Resolve $ \frac{120}{x+y} + \frac{60}{x-y} = 6;\,\frac{80}{x+y} + \frac{100}{x-y} = 7$

Question

I want to resolve this system of equations:

$$\begin{cases} \frac{120}{x+y} + \frac{60}{x-y} = 6 \\\frac{80}{x+y} + \frac{100}{x-y} = 7\end{cases}$$

I came to equations like $$x - \frac{10x}{x-y} + y - \frac{10y}{x-y} = 20$$

and

$$-2xy - y^2 - 10y = 20 - x^2 -10x$$

I need to leave $x$ or $y$ alone and didn't succeed.
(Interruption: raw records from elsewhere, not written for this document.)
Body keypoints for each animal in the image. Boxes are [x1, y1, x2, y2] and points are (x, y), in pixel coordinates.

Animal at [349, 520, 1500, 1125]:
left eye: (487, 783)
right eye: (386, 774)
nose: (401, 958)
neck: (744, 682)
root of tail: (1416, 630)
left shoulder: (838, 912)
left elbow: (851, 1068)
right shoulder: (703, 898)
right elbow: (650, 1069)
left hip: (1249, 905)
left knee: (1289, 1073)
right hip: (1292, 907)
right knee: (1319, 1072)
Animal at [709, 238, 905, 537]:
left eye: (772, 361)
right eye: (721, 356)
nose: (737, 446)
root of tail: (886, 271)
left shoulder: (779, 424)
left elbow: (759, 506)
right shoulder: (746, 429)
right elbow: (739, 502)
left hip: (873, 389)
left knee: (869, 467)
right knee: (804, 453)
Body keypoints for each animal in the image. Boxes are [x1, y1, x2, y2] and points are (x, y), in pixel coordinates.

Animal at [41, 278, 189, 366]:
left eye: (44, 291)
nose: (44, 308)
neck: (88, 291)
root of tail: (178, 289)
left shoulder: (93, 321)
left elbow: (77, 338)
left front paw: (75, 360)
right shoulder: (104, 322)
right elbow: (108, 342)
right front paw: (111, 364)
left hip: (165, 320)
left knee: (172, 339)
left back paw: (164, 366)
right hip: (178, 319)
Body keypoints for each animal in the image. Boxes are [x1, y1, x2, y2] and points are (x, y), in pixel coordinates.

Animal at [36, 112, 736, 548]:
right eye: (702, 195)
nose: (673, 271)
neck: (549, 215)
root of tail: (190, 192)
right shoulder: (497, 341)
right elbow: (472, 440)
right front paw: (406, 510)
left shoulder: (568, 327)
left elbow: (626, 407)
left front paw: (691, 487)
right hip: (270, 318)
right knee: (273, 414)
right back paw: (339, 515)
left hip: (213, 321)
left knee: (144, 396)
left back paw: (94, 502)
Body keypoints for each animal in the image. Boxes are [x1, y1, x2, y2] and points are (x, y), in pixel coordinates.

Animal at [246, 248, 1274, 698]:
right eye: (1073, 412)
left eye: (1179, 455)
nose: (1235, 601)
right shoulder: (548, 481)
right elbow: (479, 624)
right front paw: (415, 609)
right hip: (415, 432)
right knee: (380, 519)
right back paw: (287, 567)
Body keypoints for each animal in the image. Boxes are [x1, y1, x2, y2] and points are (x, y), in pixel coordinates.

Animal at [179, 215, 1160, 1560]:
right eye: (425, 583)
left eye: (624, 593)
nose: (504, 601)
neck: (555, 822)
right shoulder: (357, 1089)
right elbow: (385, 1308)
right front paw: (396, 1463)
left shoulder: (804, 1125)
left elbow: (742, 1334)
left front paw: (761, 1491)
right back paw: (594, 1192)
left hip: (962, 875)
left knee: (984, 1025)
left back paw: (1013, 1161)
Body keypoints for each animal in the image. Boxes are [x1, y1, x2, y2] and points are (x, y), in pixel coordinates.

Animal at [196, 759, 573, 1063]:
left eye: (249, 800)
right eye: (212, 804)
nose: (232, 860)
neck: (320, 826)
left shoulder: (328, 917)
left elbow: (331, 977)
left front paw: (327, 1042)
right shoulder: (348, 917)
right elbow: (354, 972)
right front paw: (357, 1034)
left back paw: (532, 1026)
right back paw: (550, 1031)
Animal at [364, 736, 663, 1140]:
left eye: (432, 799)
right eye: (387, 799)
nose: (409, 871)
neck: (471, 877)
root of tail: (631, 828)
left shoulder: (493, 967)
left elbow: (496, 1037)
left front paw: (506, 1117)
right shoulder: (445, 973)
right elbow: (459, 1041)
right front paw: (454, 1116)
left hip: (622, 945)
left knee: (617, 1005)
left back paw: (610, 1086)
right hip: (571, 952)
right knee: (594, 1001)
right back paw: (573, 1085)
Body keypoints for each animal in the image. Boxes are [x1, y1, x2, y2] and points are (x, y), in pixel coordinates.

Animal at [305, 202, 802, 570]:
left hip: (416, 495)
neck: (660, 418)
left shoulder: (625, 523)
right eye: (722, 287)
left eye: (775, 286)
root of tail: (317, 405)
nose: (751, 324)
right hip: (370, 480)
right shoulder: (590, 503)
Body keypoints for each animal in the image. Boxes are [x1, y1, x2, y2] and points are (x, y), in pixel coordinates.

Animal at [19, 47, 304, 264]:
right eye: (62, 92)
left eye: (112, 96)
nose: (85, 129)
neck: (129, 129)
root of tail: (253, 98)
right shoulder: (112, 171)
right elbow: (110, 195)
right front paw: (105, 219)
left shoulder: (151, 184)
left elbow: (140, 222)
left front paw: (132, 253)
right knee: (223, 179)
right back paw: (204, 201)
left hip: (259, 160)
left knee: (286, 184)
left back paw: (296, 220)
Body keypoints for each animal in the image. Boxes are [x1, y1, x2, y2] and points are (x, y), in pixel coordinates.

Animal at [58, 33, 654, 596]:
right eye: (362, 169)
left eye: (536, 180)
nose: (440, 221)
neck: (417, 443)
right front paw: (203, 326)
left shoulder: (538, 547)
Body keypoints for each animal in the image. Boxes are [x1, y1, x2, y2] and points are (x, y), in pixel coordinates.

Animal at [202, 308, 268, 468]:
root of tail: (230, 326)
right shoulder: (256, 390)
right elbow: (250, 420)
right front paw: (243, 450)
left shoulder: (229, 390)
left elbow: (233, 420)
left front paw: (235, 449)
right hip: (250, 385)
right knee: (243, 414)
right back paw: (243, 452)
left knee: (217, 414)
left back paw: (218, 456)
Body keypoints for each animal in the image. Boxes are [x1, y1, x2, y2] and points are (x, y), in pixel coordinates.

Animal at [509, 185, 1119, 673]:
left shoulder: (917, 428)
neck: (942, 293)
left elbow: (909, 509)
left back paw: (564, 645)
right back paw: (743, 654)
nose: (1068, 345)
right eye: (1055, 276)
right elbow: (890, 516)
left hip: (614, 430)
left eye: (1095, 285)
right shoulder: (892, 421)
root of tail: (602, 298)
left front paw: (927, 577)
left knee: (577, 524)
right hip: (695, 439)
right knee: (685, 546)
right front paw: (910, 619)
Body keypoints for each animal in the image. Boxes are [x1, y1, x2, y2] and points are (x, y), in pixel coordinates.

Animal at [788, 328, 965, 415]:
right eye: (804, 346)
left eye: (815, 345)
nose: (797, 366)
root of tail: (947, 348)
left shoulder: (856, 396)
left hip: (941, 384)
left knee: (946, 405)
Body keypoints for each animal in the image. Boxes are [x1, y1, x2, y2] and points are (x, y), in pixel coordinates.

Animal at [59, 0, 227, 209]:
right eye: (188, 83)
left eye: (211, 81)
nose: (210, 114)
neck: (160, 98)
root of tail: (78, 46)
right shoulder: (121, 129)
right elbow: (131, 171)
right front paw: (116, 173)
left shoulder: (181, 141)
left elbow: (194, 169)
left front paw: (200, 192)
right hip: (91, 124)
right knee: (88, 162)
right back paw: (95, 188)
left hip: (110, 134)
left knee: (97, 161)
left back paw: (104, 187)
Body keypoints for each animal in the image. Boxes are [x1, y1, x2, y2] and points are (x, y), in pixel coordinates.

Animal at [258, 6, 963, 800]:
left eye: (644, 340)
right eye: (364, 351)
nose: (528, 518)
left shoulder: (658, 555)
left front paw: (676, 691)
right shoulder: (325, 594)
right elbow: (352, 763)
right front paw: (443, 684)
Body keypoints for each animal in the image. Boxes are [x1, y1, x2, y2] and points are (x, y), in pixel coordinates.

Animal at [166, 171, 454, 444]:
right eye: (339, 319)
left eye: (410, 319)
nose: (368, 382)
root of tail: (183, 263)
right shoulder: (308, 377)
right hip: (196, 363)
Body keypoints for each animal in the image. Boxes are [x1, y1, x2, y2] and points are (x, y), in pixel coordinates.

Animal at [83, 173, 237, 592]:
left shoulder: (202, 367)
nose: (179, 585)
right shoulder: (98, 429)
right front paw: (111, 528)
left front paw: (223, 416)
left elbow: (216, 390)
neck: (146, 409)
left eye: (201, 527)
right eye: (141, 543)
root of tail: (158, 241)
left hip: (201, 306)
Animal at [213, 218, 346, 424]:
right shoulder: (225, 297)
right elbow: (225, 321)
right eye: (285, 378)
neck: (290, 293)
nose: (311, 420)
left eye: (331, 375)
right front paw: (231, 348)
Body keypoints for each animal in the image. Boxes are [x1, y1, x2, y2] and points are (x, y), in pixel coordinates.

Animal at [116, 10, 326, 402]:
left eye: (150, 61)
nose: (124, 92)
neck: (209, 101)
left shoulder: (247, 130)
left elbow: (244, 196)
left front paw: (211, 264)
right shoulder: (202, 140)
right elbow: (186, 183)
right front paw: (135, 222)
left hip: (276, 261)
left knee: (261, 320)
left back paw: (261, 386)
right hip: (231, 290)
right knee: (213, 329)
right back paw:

Any help?

Answer 1

You could also solve by eliminating one of the variables:

Multiply the first equation by 100 and the second by 60:

$$ \frac{12000}{x+y} + \frac{6000}{x-y}= 600$$

$$ \frac{4800}{x+y} + \frac{6000}{x-y}= 420$$

Subtract them from each other and get rid of $\frac{6000}{x-y}$:

$$ x+y = \frac{720}{180} = 40$$

Substitute $x+y$ into either of your original equations:

$$ \frac{120}{x+y} + \frac{60}{x-y}= 6 \implies \frac{120}{40} + \frac{60}{x-y}= 6 $$

$$ x-y = 20$$

Now solve these two simultaneous equations:

$$ x+y = 40, \ x-y = 20$$

Trust you can finish this off

Answer 2

Let $u=\frac{1}{x+y}$ and $v=\frac{1}{x-y}$. Solve first for $u,v$, then you'll get equations $x+y=\frac{1}{u}$ and $x-y=\frac{1}{v}$ to solve for $x,y$.

(It's slightly easier to use $u=\frac{20}{x+y}$ and $v=\frac{20}{x-y}$ and then solve $x+y=\frac{20}{u}$ and $x-y=\frac{20}{v}$.)